What works for struggling readers?

A new report from the US National Center for Education Evaluation and Regional Assistance summarises evidence from 17 studies conducted under Striving Readers, a federal grant programme that aimed to raise middle and high school pupils’ literacy levels in deprived areas. As part of the programme, each Striving Readers grantee partnered with an independent evaluator to conduct a randomised controlled trial of the reading intervention being implemented.

For the current report, all of the Striving Reader evaluations were reviewed under What Works Clearinghouse (WWC) evidence standards. Twelve studies met the standards without reservations, three studies met with reservations, and two studies did not meet the WWC evidence standards.

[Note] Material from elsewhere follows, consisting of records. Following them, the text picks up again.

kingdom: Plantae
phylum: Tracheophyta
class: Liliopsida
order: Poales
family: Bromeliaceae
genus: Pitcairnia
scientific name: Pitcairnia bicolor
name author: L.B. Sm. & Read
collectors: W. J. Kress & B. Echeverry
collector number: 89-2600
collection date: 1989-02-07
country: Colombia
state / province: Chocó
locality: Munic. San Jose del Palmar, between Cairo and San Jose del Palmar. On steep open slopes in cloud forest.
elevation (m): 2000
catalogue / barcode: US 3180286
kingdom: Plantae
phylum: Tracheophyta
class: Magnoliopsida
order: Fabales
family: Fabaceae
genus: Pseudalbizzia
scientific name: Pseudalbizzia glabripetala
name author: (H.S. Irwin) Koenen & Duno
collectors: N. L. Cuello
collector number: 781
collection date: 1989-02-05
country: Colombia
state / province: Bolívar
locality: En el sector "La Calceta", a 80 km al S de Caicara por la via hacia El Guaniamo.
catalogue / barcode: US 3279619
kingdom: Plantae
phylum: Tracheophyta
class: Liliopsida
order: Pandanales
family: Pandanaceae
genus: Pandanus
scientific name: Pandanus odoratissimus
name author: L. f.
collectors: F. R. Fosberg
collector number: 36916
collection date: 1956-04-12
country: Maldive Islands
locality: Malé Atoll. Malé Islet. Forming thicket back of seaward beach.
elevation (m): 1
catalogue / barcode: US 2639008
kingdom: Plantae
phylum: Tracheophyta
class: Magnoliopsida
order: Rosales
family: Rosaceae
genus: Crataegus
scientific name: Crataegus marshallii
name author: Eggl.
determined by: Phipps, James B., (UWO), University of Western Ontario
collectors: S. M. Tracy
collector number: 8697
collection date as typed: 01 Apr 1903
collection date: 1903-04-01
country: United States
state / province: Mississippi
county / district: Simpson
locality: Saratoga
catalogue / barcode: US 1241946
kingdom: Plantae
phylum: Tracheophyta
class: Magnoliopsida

Based on findings from studies that met the standards with or without reservations, four of ten interventions had positive, potentially positive, or mixed effects on reading achievement. Specifically:

  • For READ 180, there was evidence of positive effects on reading achievement. Three studies found statistically significant positive effects.
  • For Xtreme Reading, there was evidence of potentially positive effects on reading achievement. One study found statistically significant positive effects and one study found no effects.
  • For Learning Strategies Curriculum, there was evidence of potentially positive effects on reading achievement. There was a single study of the intervention, and it found statistically significant positive effects.
  • For Voyager Passport Reading Journeys, there were mixed effects on reading achievement. One study found statistically significant positive effects and two studies found no effects.